Bao-bread: about this recipe
Give yourself a generous slice of a morning or afternoon to enjoy making bao-bread without being rushed. This is a relaxed spacious recipe with plenty of room to do other enjoyable things while the dough rises. Read a book, spend some time in the garden or slowly prepare the rest of your meal. You’ll be calm and ready to welcome the faces attracted by the irresistible aromas soon to be wafting from the oven!
This is a cheesy bread that’s big on flavour, the baobab powder lending a light sour-dough taste. The harissa gives a burst of spice and some heat, while the rosemary tops it off with a herby tang. This makes it a great bread to eat on its own just with butter. With the harissa giving it a North African twist, it also makes for an excellent dunking bread for lamb tagines or chicken curries. Or very simply dipped in olive oil and a flavourful Egyptian Dukkah.
Especially developed for EcoProducts by Candice Douglas of the Social Post, this bao-bread is a tried and tested recipe that focuses on exceptional taste using locally produced natural ingredients. We’re talking Oryx Desert Salt, Eureka Mills flour, Pesto Princess Harissa , Willow Creek Olive oil and of course baobab powder .
Makes 12 rolls
- 1 Tbsp chopped fresh rosemary
- 3 Tbsp olive oil (we’re fond of Willowcreek)
- 2½ cups sifted white bread flour (we like Eureka Mills)
- ½ cup baobab powder
- 10g tsp active dry yeast one packet
- ½ cup warm milk
- 3 heaped tbsp Fresh Harissa (we recommend Pesto Princess)
- 2 Tbsp sugar
- 1 tsp salt + extra for salt crust (we like Oryx Desert Salt)
- 1 egg
- ½ cup warm water
- 1 cup grated Pecorino cheese
- Stir rosemary into 2 tablespoons of olive oil and set aside.
- Preheat the oven to 150ᵒC for 10 minutes, and then switch off, keeping the door closed.
- In a large mixing bowl, or the bowl of a stand mixer, combine flour, baobab powder, and dry instant yeast.
- In a separate bowl, whisk together until combined: warm milk, harissa, sugar, salt, egg, and 1 tablespoon of olive oil.
- Add to the flour: warm water, milk mixture, and ½ of the pecorino.
- If you are using a stand mixer: use your dough hook on a low speed to knead the dough for about 10 minutes, until the dough is soft and smooth and is pulling away from the sides of the bowl.
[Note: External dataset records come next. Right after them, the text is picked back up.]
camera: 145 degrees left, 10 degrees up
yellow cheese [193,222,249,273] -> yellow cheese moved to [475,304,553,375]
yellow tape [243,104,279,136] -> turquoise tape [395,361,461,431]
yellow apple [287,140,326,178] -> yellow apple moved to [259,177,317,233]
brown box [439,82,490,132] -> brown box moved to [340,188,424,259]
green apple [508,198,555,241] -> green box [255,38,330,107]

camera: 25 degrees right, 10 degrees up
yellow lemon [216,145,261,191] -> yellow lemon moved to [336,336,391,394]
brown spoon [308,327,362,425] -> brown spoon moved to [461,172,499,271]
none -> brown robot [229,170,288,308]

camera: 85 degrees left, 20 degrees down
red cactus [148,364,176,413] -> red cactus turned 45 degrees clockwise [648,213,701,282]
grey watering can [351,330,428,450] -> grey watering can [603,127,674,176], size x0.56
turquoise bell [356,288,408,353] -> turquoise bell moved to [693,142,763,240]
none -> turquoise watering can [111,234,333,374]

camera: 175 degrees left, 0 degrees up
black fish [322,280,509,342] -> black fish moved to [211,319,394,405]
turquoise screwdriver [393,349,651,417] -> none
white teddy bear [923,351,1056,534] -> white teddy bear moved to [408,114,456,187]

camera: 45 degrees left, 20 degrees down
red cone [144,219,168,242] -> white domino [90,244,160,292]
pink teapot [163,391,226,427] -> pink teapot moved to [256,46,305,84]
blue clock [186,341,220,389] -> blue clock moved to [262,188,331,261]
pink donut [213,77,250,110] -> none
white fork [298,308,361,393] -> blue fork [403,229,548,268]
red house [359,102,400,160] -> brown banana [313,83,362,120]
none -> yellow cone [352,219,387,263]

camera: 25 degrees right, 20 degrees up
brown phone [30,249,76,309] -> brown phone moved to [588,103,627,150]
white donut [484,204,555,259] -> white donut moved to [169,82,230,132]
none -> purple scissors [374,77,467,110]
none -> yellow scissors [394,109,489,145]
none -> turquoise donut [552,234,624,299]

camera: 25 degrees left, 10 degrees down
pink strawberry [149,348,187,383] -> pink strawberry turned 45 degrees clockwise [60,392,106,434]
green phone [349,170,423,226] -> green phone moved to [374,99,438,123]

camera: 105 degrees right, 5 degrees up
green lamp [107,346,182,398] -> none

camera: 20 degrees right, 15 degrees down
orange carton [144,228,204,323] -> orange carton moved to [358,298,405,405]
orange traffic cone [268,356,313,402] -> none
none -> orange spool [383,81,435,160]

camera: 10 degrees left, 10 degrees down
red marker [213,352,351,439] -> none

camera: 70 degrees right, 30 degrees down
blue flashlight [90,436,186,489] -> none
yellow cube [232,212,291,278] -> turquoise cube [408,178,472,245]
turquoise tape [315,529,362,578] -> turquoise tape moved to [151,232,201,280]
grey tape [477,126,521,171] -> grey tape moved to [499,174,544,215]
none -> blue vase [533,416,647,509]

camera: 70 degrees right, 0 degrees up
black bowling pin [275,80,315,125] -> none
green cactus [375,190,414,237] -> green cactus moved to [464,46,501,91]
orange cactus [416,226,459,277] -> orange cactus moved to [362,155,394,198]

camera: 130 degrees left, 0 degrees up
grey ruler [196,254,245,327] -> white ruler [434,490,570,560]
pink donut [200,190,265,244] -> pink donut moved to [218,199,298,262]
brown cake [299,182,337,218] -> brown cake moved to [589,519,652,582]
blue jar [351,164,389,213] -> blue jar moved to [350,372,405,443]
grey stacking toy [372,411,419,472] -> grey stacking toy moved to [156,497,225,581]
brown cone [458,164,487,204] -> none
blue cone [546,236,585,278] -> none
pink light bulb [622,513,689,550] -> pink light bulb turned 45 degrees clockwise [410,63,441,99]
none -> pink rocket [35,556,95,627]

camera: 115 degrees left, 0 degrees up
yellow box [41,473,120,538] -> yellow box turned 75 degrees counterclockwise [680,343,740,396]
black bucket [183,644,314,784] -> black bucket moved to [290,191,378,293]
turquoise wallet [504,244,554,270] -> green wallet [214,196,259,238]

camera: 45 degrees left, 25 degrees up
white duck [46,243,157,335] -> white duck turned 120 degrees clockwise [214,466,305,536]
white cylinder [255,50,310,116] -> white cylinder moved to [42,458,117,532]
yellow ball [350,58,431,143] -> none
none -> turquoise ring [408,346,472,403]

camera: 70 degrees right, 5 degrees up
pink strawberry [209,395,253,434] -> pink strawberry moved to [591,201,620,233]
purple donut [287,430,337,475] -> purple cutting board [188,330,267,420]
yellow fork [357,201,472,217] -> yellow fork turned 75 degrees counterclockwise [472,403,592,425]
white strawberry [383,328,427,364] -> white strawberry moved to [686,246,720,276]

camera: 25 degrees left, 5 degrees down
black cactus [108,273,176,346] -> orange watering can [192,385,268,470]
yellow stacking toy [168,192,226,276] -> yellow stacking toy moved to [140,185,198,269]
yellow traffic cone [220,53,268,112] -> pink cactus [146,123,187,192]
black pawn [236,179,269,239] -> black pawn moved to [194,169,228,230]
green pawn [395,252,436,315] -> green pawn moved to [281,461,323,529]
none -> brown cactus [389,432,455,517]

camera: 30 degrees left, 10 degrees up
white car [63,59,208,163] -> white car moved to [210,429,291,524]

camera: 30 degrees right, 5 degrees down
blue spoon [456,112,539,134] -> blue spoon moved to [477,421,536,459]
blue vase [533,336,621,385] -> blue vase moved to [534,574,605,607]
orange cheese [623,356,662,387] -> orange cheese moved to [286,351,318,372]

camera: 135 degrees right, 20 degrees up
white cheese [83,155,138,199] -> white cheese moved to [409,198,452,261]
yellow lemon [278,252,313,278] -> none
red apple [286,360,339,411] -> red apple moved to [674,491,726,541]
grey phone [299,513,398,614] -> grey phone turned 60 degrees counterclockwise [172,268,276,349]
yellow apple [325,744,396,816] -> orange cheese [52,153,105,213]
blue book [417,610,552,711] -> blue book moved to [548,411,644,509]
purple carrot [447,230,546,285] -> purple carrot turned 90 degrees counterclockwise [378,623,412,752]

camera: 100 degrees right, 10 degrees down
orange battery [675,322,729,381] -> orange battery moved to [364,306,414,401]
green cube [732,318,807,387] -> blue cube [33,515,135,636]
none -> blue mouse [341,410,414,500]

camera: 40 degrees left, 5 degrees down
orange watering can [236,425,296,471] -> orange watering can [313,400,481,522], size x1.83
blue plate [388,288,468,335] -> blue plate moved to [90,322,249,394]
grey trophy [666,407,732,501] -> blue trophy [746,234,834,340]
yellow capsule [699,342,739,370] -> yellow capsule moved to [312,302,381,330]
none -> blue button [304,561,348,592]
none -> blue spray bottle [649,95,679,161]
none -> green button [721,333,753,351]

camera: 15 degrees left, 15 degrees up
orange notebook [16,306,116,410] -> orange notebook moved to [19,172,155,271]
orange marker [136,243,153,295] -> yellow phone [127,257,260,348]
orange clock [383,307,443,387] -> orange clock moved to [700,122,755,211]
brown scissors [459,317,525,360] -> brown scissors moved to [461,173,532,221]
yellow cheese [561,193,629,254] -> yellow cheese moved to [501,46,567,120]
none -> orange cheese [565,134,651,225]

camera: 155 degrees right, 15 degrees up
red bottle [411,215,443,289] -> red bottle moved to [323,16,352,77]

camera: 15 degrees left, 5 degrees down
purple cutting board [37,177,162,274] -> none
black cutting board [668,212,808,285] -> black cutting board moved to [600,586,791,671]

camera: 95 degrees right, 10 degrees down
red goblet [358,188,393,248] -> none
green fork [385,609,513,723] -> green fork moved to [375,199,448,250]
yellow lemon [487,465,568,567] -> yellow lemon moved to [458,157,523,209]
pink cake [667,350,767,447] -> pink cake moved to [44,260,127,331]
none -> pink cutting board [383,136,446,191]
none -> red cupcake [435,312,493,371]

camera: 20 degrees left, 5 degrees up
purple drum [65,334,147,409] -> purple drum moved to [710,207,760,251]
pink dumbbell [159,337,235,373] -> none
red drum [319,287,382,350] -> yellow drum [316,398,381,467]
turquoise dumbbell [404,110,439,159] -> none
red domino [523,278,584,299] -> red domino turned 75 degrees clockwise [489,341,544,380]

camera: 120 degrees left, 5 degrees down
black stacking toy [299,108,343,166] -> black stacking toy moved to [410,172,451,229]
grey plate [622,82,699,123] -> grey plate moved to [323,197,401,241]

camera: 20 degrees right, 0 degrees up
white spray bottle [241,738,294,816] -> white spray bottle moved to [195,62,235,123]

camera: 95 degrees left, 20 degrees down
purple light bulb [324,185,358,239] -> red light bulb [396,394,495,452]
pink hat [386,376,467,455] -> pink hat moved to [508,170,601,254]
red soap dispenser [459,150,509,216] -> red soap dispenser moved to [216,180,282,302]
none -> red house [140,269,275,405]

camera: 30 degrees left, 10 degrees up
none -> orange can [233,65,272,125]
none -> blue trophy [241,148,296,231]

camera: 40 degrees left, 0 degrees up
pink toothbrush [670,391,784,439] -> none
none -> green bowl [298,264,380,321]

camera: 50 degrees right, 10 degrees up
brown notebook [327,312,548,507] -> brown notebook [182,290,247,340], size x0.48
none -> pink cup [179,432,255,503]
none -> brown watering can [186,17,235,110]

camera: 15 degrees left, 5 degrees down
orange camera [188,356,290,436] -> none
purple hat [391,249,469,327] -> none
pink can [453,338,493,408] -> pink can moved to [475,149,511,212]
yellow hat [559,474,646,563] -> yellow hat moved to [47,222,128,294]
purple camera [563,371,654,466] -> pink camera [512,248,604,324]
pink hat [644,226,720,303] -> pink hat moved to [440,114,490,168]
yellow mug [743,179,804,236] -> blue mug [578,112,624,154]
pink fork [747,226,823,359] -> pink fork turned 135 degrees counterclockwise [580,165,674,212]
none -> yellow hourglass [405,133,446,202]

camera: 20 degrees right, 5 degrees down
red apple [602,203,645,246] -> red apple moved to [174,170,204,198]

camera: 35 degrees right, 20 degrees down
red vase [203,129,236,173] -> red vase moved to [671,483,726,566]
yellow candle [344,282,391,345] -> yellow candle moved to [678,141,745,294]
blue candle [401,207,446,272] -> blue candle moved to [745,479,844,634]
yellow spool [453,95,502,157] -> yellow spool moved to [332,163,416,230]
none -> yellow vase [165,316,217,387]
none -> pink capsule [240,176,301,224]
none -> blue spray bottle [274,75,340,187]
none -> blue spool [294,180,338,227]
If your dough stays wet and sticky, add more flour one tablespoon at a time until your dough is soft and smooth. Roll into a large ball, place back in the mixing bowl, and cover with a clean damp tea towel. Place bowl in the pre-warmed (and switched off) oven and shut the door. Leave to rise for an hour.
If you are kneading by hand: knead the dough on a clean floured surface for 10 to 15 minutes until the dough is soft and smooth. If your dough stays wet and sticky, add more flour one tablespoon at a time and knead in, until your dough is soft, supple, and unsticky. Roll into a large ball, place back in the mixing bowl, and cover with a clean damp tea towel. Place in the pre-warmed oven and shut the door. Leave to rise for an hour.
- Once your dough has risen (it should have almost doubled) remove it from the oven and pre-warm the oven again at 150ᵒC for 5-10 minutes.
- Punch the dough down firmly with your fist a few times. Roll the dough out with your hands until it forms a thick sausage. Cut into 12 equally sized pieces and roll each piece into a ball.
- Arrange the dough balls in the middle of a round cake tin so that they’re gently touching, and cover with a clean damp tea towel. Making sure the oven is switched off, put the rolls into the warm oven for 30 minutes to allow the rolls to rise.
- Remove the rolls from the oven and preheat the oven to 200ᵒ
- Brush the tops of the rolls with rosemary infused olive oil and sprinkle salt over them, about 2 to 4 tsp, depending on your taste. Top with the remaining ½ cup Pecorino cheese.
- Place the rolls in the center of the oven, shut the door and immediately turn the heat down to 180ᵒ Bake for 30 to 45 minutes, or until the tops are nicely brown and the rolls sound hollow when you gently knock on them.
- Serve hot with fresh farm butter, or with olive oil and dukkhah.
Chef’s Tip: these freeze well, so if you have any left over, pop them into a freezer bag. They defrost quickly on a rack over the toaster.